After I fumbled through that workout, I picked up a fussy baby, refilled my water bottle and successfully avoided the cabinet with the chocolate. Then I sat down, and gave her a long kiss on top of her head. That new baby smell is so intoxicating. Then I started to write. I realized that exercise is important to me so that's why I felt like I needed to do it today. I missed it, it was my favorite time of the week when I could escape my crazy children and get out the stress of the day in a good sweat session. I missed that. But I realized that my "depression" or perhaps anxiety is not because I'm fat.  I'm actually happy with the way my body is coming along and I cut myself some slack because I did just have a baby 8 weeks ago and dammit, I do look good.

No, this anxiety is because I hate my maternity pants and my fat pants, and, I'm afraid to go to the store to get pants two sizes from my ideal size and one size larger than what I own because I hate shopping post baby. Just like that article suggests, there's nothing more depressing than going to the mall when you have to time it around a feeding, lugging your children, or with a nursing newborn strapped to your body as you try to find something cute and trendy when we really all know that I'll be covered in spit up and boogers before I even get home. There isn't anything more annoying when the younger-than-you-kidless employee stares at you blankly after she asks you if there is anything she can help with when you try to describe your needs in pants and a shirt that leaves your incision free from pressure and your boobs accessible. And, there isn't anything more horrifying than trying on jeans. It's horrible when your body hasn't gone through changes and it's about a million times worse when your body has.

Part of me wants to workout for hours on end so I can fit into those "fat pants", and avoid the store. The other part of me wants to throw in the towel, eat the WHOLE cabinet full of chocolate and fill those maternity pants right back up. Since there's a war on leggings and I'll have to leave the house eventually, I'll have to face my fear and hit up a store. Only this time, I'll do it confidently. I have to. I have a daughter now. 

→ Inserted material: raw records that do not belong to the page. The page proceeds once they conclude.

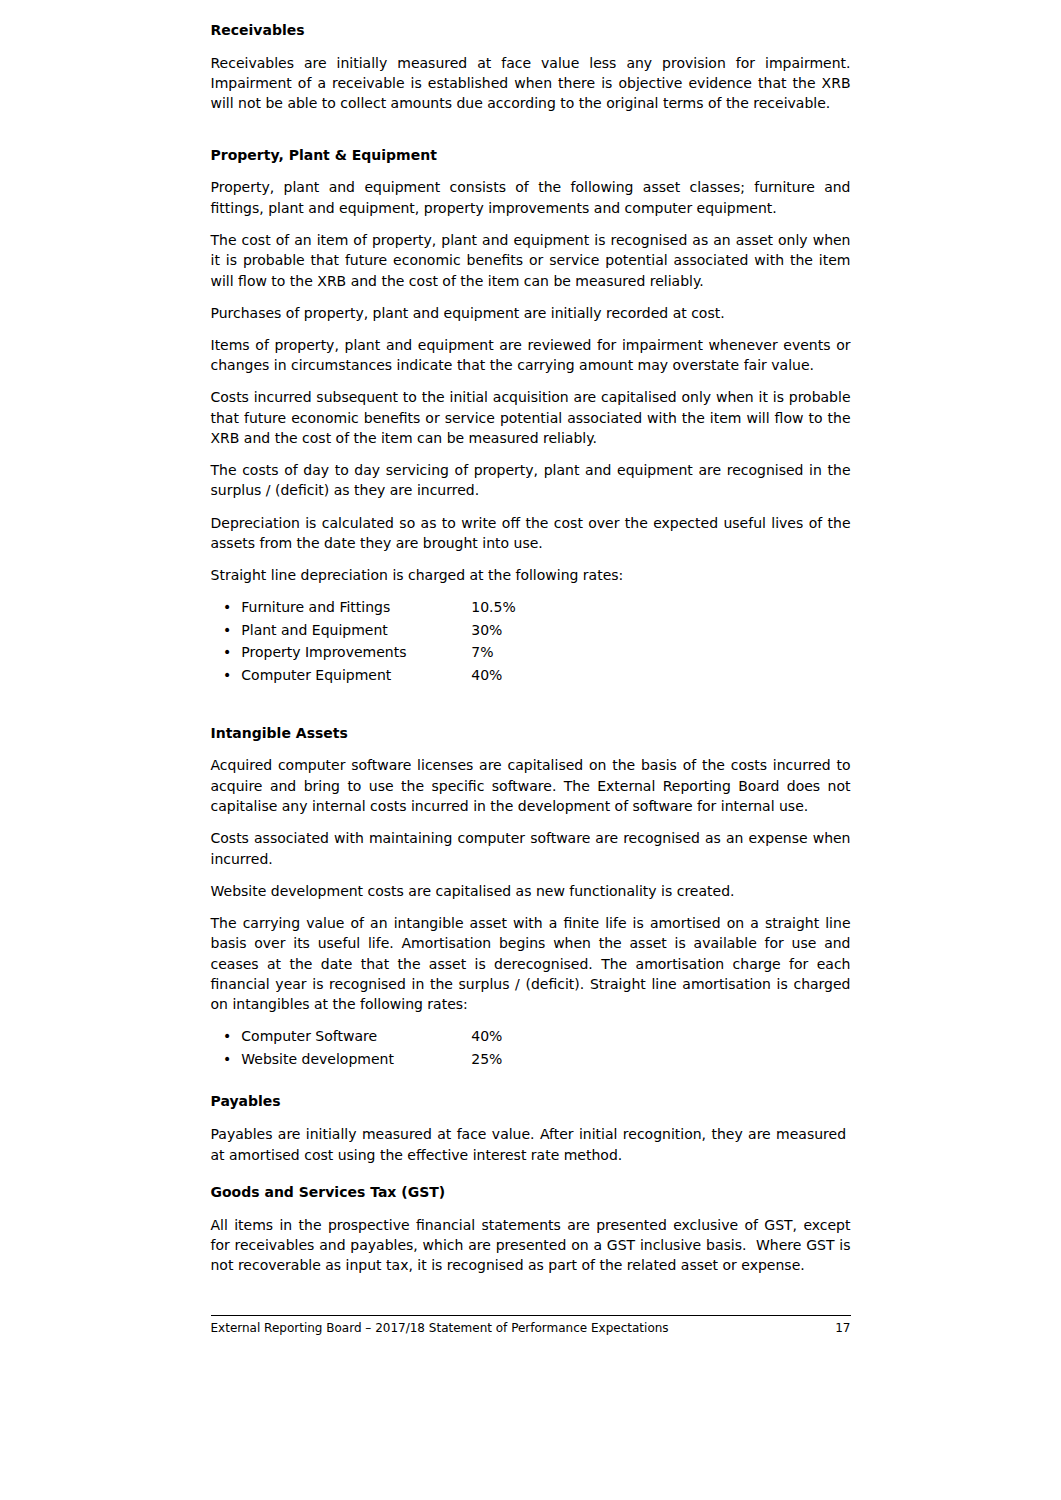Receivables
Receivables are initially measured at face value less any provision for impairment. Impairment of a receivable is established when there is objective evidence that the XRB will not be able to collect amounts due according to the original terms of the receivable.
Property, Plant & Equipment
Property, plant and equipment consists of the following asset classes; furniture and fittings, plant and equipment, property improvements and computer equipment.
The cost of an item of property, plant and equipment is recognised as an asset only when it is probable that future economic benefits or service potential associated with the item will flow to the XRB and the cost of the item can be measured reliably.
Purchases of property, plant and equipment are initially recorded at cost.
Items of property, plant and equipment are reviewed for impairment whenever events or changes in circumstances indicate that the carrying amount may overstate fair value.
Costs incurred subsequent to the initial acquisition are capitalised only when it is probable that future economic benefits or service potential associated with the item will flow to the XRB and the cost of the item can be measured reliably.
The costs of day to day servicing of property, plant and equipment are recognised in the surplus / (deficit) as they are incurred.
Depreciation is calculated so as to write off the cost over the expected useful lives of the assets from the date they are brought into use.
Straight line depreciation is charged at the following rates:
Furniture and Fittings10.5%
Plant and Equipment30%
Property Improvements7%
Computer Equipment40%
Intangible Assets
Acquired computer software licenses are capitalised on the basis of the costs incurred to acquire and bring to use the specific software. The External Reporting Board does not capitalise any internal costs incurred in the development of software for internal use.
Costs associated with maintaining computer software are recognised as an expense when incurred.
Website development costs are capitalised as new functionality is created.
The carrying value of an intangible asset with a finite life is amortised on a straight line basis over its useful life. Amortisation begins when the asset is available for use and ceases at the date that the asset is derecognised. The amortisation charge for each financial year is recognised in the surplus / (deficit). Straight line amortisation is charged on intangibles at the following rates:
Computer Software40%
Website development25%
Payables
Payables are initially measured at face value. After initial recognition, they are measured at amortised cost using the effective interest rate method.
Goods and Services Tax (GST)
All items in the prospective financial statements are presented exclusive of GST, except for receivables and payables, which are presented on a GST inclusive basis. Where GST is not recoverable as input tax, it is recognised as part of the related asset or expense.
External Reporting Board – 2017/18 Statement of Performance Expectations 17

I'll face the reality that I've given up the glory days and have traded it in for something better. I need to teach her, even though she's only 8 weeks old, that I am comfortable in my body and who I am. I need her to know that I am proud of the changes and hardships my body has gone through so I could become a mother. And this isn't just about her, it's about her brothers too. They see me naked, they've noticed the scar and know why I have it. They need to know that I'm not embarrassed or shy because my body doesn't look smooth like it used to. They need to see that I am comfortable and happy in my body so that they can learn to respect all body types. They should see their dad admire me and think that I am beautiful so that they can learn that they need to be supportive and loving to their partners as changes come to them and their bodies. And because they are observing everything, they need to know that it's OK to like your body, no matter how it looks, the don't need to see me pinch the pooch or get stressed out about what clothes I'm going to wear. Heck, they wear shorts, a sports jacket with no shirt under it, a tie and slippers and call it golden. If they can do that, I can wear and buy jeans that fit, even though they are larger than I want them to be. If they can be so confident, then so can I.

And I need to do it for me. Yes, I have a million reasons why I'm not a cross-fit poster model just a mere 8 weeks after my daughter was born, but those reasons are so much more important. Right now, I need to learn how to care for the three of them, maintain a schedule and make sure we all eat. I have to juggle work, and their school, and laundry, god there's a lot of laundry. But each day, the boys see me do a little workout and they join me. I need to rebuild the confidence in myself as I battle hormones and sleep deprivation. I need to start to make time for myself again as I've been selfless for too many months. And, I need to fight the stereotypes to show that women do have to wear "fat pants" or even a size bigger than their "fat pants" because, you see, I just had a baby.